Google Cloud Satellite
Discover the projects, Compute Engine instances, disks and networks across your Google Cloud environment and roll them into the CMDB — securely and read-only.
Google Cloud Platform
Google Cloud resources brought into the CMDB
- Available Google Cloud projects, their hierarchy & state
- Compute Engine instances with machine type & CPU platform
- Status, zone, hostname, source image & lifecycle timestamps
- Attached disks — size, type, interface, boot & mode
- Network interfaces — network, subnetwork, internal & IPv6 IPs
- Each instance rolled into the CMDB and linked to its project
Deploy in your Google Cloud project
Run the Google Cloud Satellite as a Docker container or install it on any supported Linux host — ideally within the customer’s Google Cloud project, so credentials and discovered data stay inside their environment.
Docker image
Pull the public CMDB-360 Google Cloud Satellite image from Docker Hub and run it on any host that already has Docker installed.
Universal Installer
Install on any Oracle Linux 8/9 or Ubuntu 20.04/22.04 host (ARM or x86_64) with the graphical Installer or the non-interactive AutoInstaller for scripted setups.
We recommend deploying the Satellite within the customer’s Google Cloud project so credentials and discovered data stay inside their environment — though, because it uses the public Google Cloud APIs, it can run anywhere with outbound internet access. Minimum footprint: 1 vCPU, 4 GB RAM, 10 GB disk. It needs only outbound HTTPS (443) to the Google Cloud APIs and to the Base Station; no inbound ports are required.
A simple two-step setup
When you deploy with the Installer or AutoInstaller, configuration is handled for you. Otherwise the on-instance tools walk you through two steps.
1 · Connect to the Base Station
Using the AdminTool, point the Satellite at your MSP’s CMDB-360 Base Station with its URL and the unique access token issued for the Satellite. These are held in an encrypted config.yml, then services are restarted.

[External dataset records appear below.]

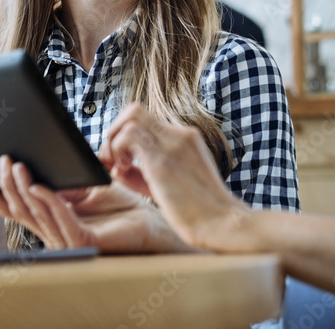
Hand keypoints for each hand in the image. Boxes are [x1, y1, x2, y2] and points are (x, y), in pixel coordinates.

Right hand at [0, 155, 195, 252]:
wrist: (150, 219)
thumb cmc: (120, 203)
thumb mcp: (84, 185)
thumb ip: (61, 181)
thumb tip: (37, 162)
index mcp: (49, 217)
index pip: (12, 207)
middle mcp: (52, 231)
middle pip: (18, 209)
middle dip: (8, 184)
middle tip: (4, 159)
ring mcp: (66, 239)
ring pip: (36, 214)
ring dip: (25, 189)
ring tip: (18, 166)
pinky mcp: (83, 242)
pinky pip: (61, 220)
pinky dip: (49, 202)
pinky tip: (41, 186)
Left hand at [99, 103, 249, 250]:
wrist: (222, 224)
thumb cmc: (199, 212)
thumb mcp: (170, 184)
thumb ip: (144, 172)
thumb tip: (116, 167)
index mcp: (185, 138)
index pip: (145, 120)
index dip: (124, 134)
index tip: (119, 160)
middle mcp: (180, 134)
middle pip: (135, 110)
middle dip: (114, 131)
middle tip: (112, 161)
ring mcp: (173, 144)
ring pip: (130, 117)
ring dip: (114, 141)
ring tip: (118, 168)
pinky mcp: (163, 160)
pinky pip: (128, 136)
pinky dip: (117, 151)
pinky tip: (123, 173)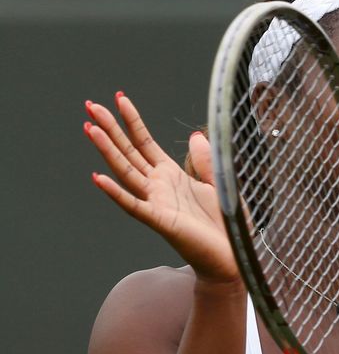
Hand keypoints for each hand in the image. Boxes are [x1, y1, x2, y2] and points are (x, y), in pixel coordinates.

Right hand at [84, 92, 239, 284]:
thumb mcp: (219, 182)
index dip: (132, 121)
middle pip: (128, 152)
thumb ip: (205, 160)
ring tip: (90, 128)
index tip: (118, 98)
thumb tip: (196, 135)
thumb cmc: (227, 223)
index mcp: (172, 175)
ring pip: (126, 172)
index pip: (145, 142)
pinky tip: (98, 177)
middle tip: (89, 105)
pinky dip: (115, 192)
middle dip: (110, 128)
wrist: (234, 255)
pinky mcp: (161, 221)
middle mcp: (159, 186)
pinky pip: (134, 205)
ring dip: (108, 151)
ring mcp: (157, 203)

2 · Grant read-only Google Cloud access
Create a service account with a read-only role — the basic Viewer role, or granular roles such as Compute Viewer and Browser — at the organization, folder or project scope. Generate a key and provide it to the Satellite with the ConfigTool.
The Satellite needs only read-only access to Google Cloud and reaches the Google Cloud APIs over outbound HTTPS (443). You can disable discovery of any resource type — or turn off the on-demand detail channel entirely — from the Satellite scheduler, so it only ever sees what you choose to expose.
How the Google Cloud Satellite protects data
The Google Cloud Satellite never touches your virtual machine instances directly — it reads only from the Google Cloud APIs using a read-only service account and sends non-sensitive rosters to the CMDB-360 Base Station. Detailed information is streamed on demand and only while a user is viewing a record, so nothing proprietary is stored outside the environment.